Two years ago the Giants hit Jason Pierre-Paul with the "franchise tag" with the hopes that it would only be a place-holder until he agreed to a long-term deal. It almost happened, too, with talks that continued well into the summer - right up until his infamous fireworks accident on the 4th of July.
Then last year the Giants didn't use the tag on him when he was still recovering from his hand injuries and his value was obviously low, and it worked out when they lured him back for just $10 million and one year.
But now, JPP is poised to become the best pass rusher on the open market this spring, which means he might be one of the most sought-after free agents of all.
So will the Giants try to prevent that from happening by using the franchise tag on him again?
If they can't sign him to a long-term deal by March 1, it doesn't look like they have much of a choice.
That's the dilemma for the Giants as the tagging period begins on Wednesday (and lasts until March 1). The tag for defensive ends is likely to be about $17 million, which means they might have to tie up half of their projected salary cap space in just one player. That's a lot considering they have a couple of their own free agents to re-sign, not to mention plenty of other needs.
Even more problematic, they'd be doing it at a position (defensive line) where they went crazy last offseason, giving Olivier Vernon a five-year, $85 million deal with $52.5 million guaranteed, and Damon Harrison a five-year, $46.5 million contract with $24 million guaranteed. Vernon and Harrison will count for $26.6 million against the likely $168 million cap in 2017. Add in $17 million for JPP and that's $43.6 million - or about 25 percent.
And that's before they re-sign or replace defensive tackle Johnathan Hankins, who almost certainly will have to sign elsewhere if JPP gets the tag.
Now, that doesn't mean the Giants are definitely going to use their franchise tag on JPP again. They've made it clear they want to re-sign JPP to a long-term contract, and team sources say they plan to try to do that between now and March 1. Their intention is to only use the franchise tag if they have to use it as a place-holder, buying time for them to complete that long-term deal.
But if they're not close to that long-term deal, which could potentially reduce the first-year cap hit, a franchise tag of $17 million becomes a difficult pill to swallow. For one thing, it's not fiscally smart to tie up that much cap space in one position. It seems even riskier when considering that JPP is coming off hernia/groin surgery, is only a few years removed from back surgery, and is still missing part of his right hand.
And yet, what else can the Giants do? JPP was the Giants' best defensive end last season and - with a notable nod to Harrison - maybe even their best defensive lineman at times. He had seven sacks in 12 games, plenty of quarterback pressures, deflected eight passes and was outstanding against the run.
There is no potential replacement on the Giants roster that even comes close to doing what he can do.
So the Giants' choice is this: Keep him off the market, or watch his price skyrocket, which likely means they'll have to watch him leave.
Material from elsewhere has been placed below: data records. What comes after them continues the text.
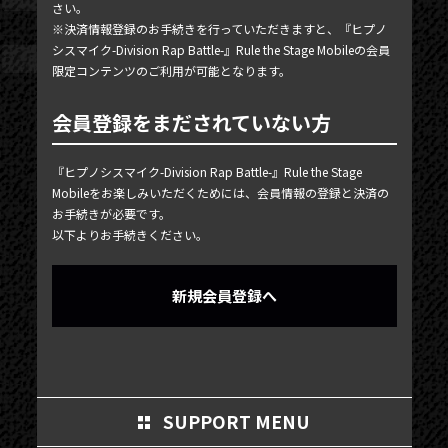
さい。
MY PAGE
※決済情報登録のお手続きを行っていただきますと、『ヒプノ
シスマイク-Division Rap Battle-』Rule the Stage Mobileの会員
MEMBER'S CARD
限定コンテンツのご利用が可能となります。
会員登録をまだされていない方
『ヒプノシスマイク-Division Rap Battle-』Rule the Stage
Mobileをお楽しみいただくためには、会員情報の登録と決済の
お手続きが必要です。
以下よりお手続きください。
新規会員登録へ
SUPPORT MENU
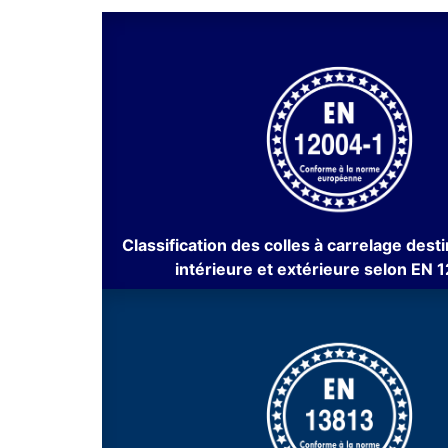
Classification des colles à carrelage dest
intérieure et extérieure selon EN 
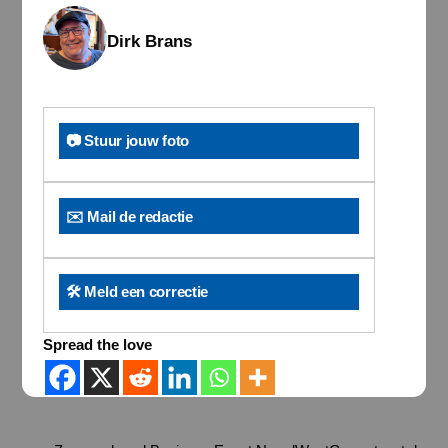
Dirk Brans
📷 Stuur jouw foto
✉️ Mail de redactie
🛠️ Meld een correctie
Spread the love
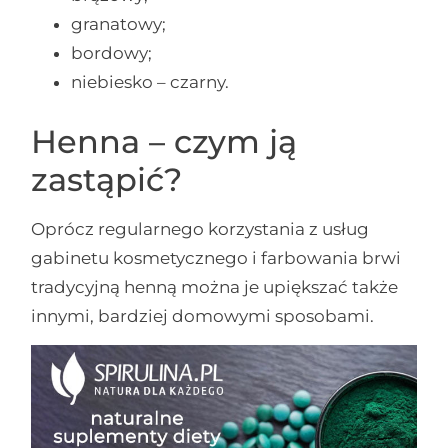
granatowy;
bordowy;
niebiesko – czarny.
Henna – czym ją
zastąpić?
Oprócz regularnego korzystania z usług
gabinetu kosmetycznego i farbowania brwi
tradycyjną henną można je upiększać także
innymi, bardziej domowymi sposobami.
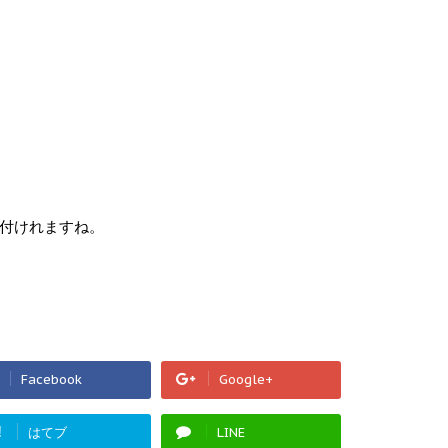
付けれますね。
Facebook
Google+
!
はてブ
LINE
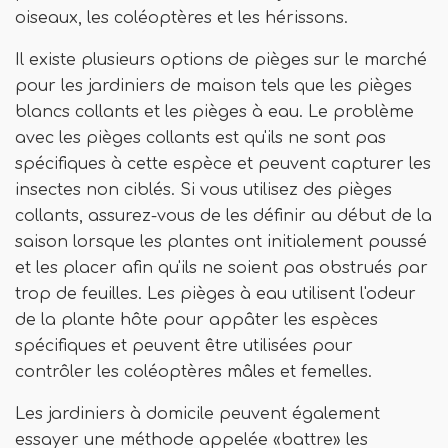
oiseaux, les coléoptères et les hérissons.
Il existe plusieurs options de pièges sur le marché
pour les jardiniers de maison tels que les pièges
blancs collants et les pièges à eau. Le problème
avec les pièges collants est qu'ils ne sont pas
spécifiques à cette espèce et peuvent capturer les
insectes non ciblés. Si vous utilisez des pièges
collants, assurez-vous de les définir au début de la
saison lorsque les plantes ont initialement poussé
et les placer afin qu'ils ne soient pas obstrués par
trop de feuilles. Les pièges à eau utilisent l'odeur
de la plante hôte pour appâter les espèces
spécifiques et peuvent être utilisées pour
contrôler les coléoptères mâles et femelles.
Les jardiniers à domicile peuvent également
essayer une méthode appelée «battre» les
And if that happen they're going to have to overpay for a lesser player or hope they get lucky like they did in 2014 when they signed Robert Ayers to a two-year, $3.75 million contract and then watched him record 14 ½ sacks (despite missing eight games) in those two years.
For a team in a win-now mode that doesn't want to break up its defense and is trying to win a Super Bowl in the next three years before their franchise quarterback's contract expires at age 39, that's really not much of a choice at all.
It's unfortunate for them that JPP, having missed out on the big money each of the last two years, is looking for a big pay day and has his eyes on a Vernon-like deal. Maybe that seems crazy, but few thought Vernon would get that last March coming off a 7 ½-sack season. JPP, for all his health concerns, is a 28-year-old physical freak who had 12 ½ sacks in his last full season (2014).
There's simply no one else on the market like that. In fact, the only other headliner at defensive end - not including hybrid DE/linebackers like Chandler Jones or Melvin Ingram - is Arizona's Calais Campbell, who'll be 31 next opening day and has a career high of nine sacks. Everyone else on the list is untapped potential.
JPP is a proven commodity - worth the lucrative contract when he's at his best. And someone will meet his asking price. For the top free agents, someone always does.
So, if the Giants believe their defense was at its best with JPP on the field - and they definitely do - they have to pay the price, because there's no one else out there like him. It's a big risk, given his health issues and given the cost against the cap.
But the bigger risk might be in letting him hit the market, because that almost certainly means they'll be accepting the risk of letting him go.